16.          The judge proceeded, possibly generously, to a consideration of the appeal outside the rules in relation to Article 8. The judge did consider whether the circumstances of the appellant "make it disproportionate to remove her from the UK" and that would be the correct test to apply, Huang v Secretary of State for the Home Department [2007] UKHL 11   . The judge specifically states at paragraph 63:

"The circumstances on which she relies are her presence in the UK for nearly twenty years, waiting to regularise her status for four years and the fact that her only family are in the UK, referring to Mr Asante."

17.          The judge was not satisfied at paragraph 55 that the appellant's witness Mr Asante was credible or that there was a genuine and ongoing subsisting relationship between him and the appellant.

18.          The judge therefore rejected the fact that the appellant had family life with Mr Asante although accepted, contrary to the permission granted, that she had a private life of which that relationship was part, but noted, applying Section 117B (4) and (5) that the relationship had been formed at a time when the appellant remained illegally in the UK and whilst her status was precarious.

19.          The judge considered that there was no risk to the appellant's return in relation to her asylum claim or that she would face severe persecution and harassment and that the judge concluded that she did not face the risks that she had stated which were in existence in 1998.

20.          Specifically the judge cites Huang and considered the evidence of the appellant when deciding the issue of proportionality.

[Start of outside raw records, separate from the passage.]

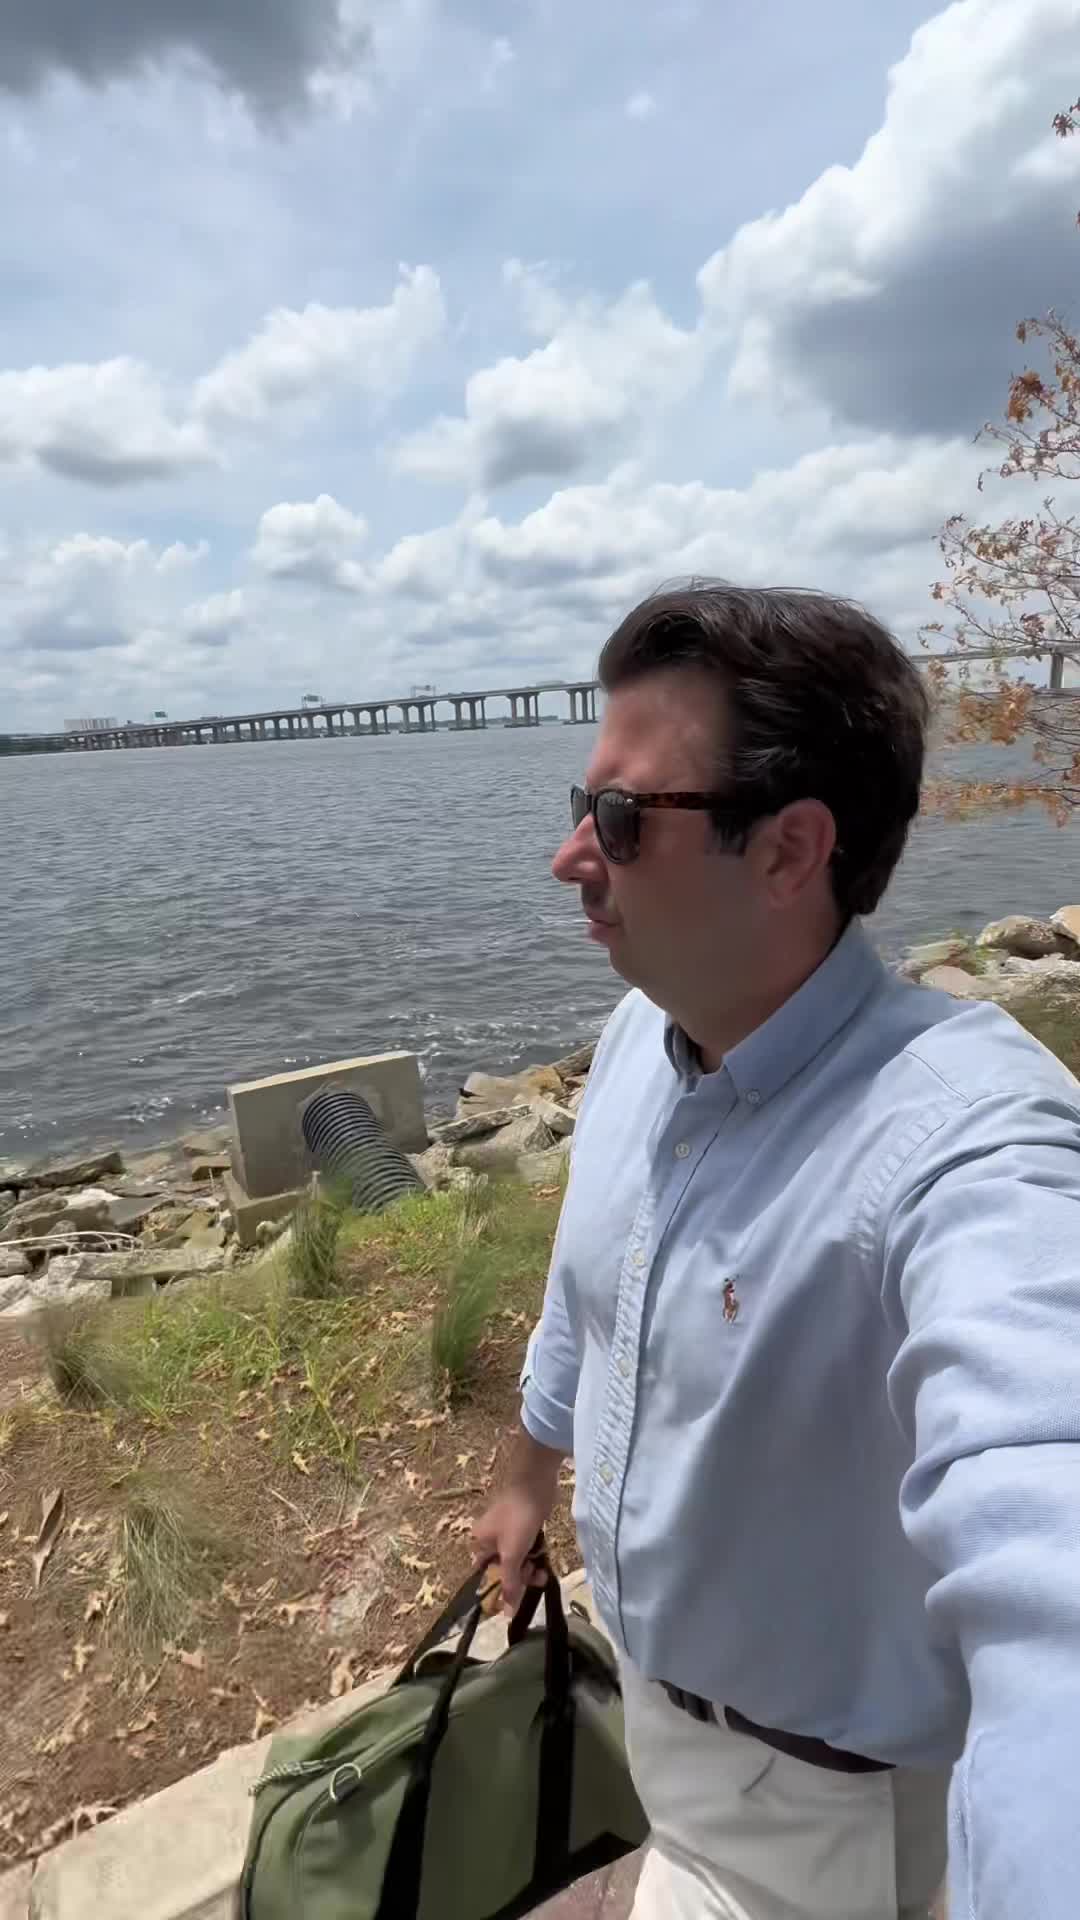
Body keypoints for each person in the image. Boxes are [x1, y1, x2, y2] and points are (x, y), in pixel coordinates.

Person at [474, 581, 1080, 1920]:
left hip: (821, 1826)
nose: (571, 857)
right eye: (581, 805)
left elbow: (1050, 1519)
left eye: (621, 818)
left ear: (791, 851)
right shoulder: (644, 1037)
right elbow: (587, 1297)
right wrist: (524, 1479)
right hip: (664, 1727)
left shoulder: (965, 1143)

He made reference to 'exceptionality' but in practice applied Huang as can be seen from [66] and the correct test and took account of the relevant factors. He was fully aware of the length of time the appellant had spent in the UK [63] and referred to this and he considered the point made that her time in the UK inhibited her ability to live a full and fulfilling life in Gambia [65]. He factored in that she did not have any ongoing medical conditions, appeared to be in good health and had not been waiting four years to regularise her status [63] but found that her position in Gambia was not different from her status in the UK whereby she had no means of supporting herself other than working illegally or receiving financial support from Mr Asante which was considered to be precarious.

21.          An overall reading of the decision showed that the judge has addressed his mind to whether there were significant obstacles to the appellant's return and clearly found that there were not and he included a consideration of all the circumstances including those of the appellant in the United Kingdom. He effectively considered the matter with regards the Immigration Rules, and also considered the matter outside the Rules, and, weighing all the relevant factors, the judge found the decision to remove was proportionate.

22.          I find that there is no material error of law in the First-tier Tribunal Judge's decision and the decision shall stand.